May I point out for the record that epigenetics can be defined as “the study of changes in organisms caused by modification of gene expression rather than alteration of the genetic code itself,” and that the use of the term “epigenetic” to describe processes that are not heritable is highly controversial. But let that pass.

I’d now like to draw your attention to a passage from Dr. Stephen Meyer’s book, Darwin’s Doubt (HarperOne, New York, 2013), concerning the role of epigenetic information in embryonic body-plan formation:

These different sources of epigenetic information in embryonic cells pose an enormous challenge to the sufficiency of the neo-Darwinian mechanism. According to neo-Darwinism, new information, form, and structure arise from natural selection acting on random mutations arising at a very low level within the biological hierarchy — within the genetic text. Yet both body-plan formation during embryological development and major morphological innovation during the history of life depend upon a specificity of arrangement at a much higher level of the organizational hierarchy, a level that DNA alone does not determine. If DNA isn’t wholly responsible for the way an embryo develops — for body-plan morphogenesis — then DNA sequences can mutate indefinitely and still not produce a new body plan, regardless of the amount of time and the number of mutational trials available to the evolutionary process. Genetic mutations are simply the wrong tool for the job at hand.

Even in a best-case scenario — one that ignores the immense improbability of generating new genes by mutation and selection — mutations in DNA sequence would merely produce new genetic information. But building a new body plan requires more than just genetic information. It requires both genetic and epigenetic information — information by definition that is not stored in DNA and thus cannot be generated by mutations to the DNA. It follows that the mechanism of natural selection acting on random mutations in DNA cannot by itself generate novel body plans, such as those that first arose in the Cambrian explosion. (pp. 281-282.)

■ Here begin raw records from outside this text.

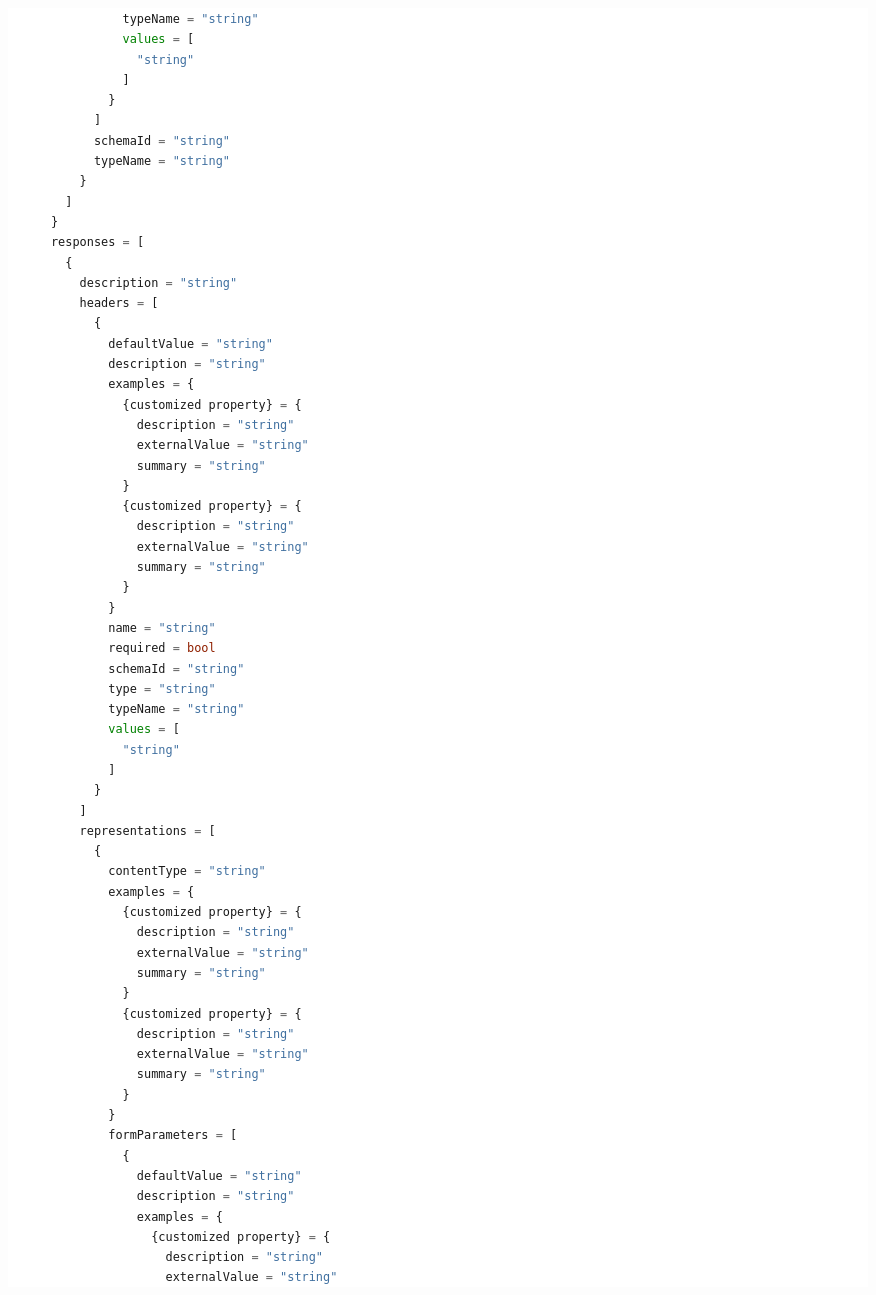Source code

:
 ```terraform
                typeName = "string"
                values = [
                  "string"
                ]
              }
            ]
            schemaId = "string"
            typeName = "string"
          }
        ]
      }
      responses = [
        {
          description = "string"
          headers = [
            {
              defaultValue = "string"
              description = "string"
              examples = {
                {customized property} = {
                  description = "string"
                  externalValue = "string"
                  summary = "string"
                }
                {customized property} = {
                  description = "string"
                  externalValue = "string"
                  summary = "string"
                }
              }
              name = "string"
              required = bool
              schemaId = "string"
              type = "string"
              typeName = "string"
              values = [
                "string"
              ]
            }
          ]
          representations = [
            {
              contentType = "string"
              examples = {
                {customized property} = {
                  description = "string"
                  externalValue = "string"
                  summary = "string"
                }
                {customized property} = {
                  description = "string"
                  externalValue = "string"
                  summary = "string"
                }
              }
              formParameters = [
                {
                  defaultValue = "string"
                  description = "string"
                  examples = {
                    {customized property} = {
                      description = "string"
                      externalValue = "string"
```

So my second question for you is: will you concede that neo-Darwinism is unable to account for the origin of the epigenetic information needed to create novel body-plans (which must have occurred before the Cambrian explosion took place), and that natural selection therefore doesn’t explain all cases of apparent design in nature, falsifying your previous claim that it’s the “only game in town” for producing adaptations?

Incidentally, are you aware of any good evidence that epigenetic information is not divine in origin? If so, please elaborate.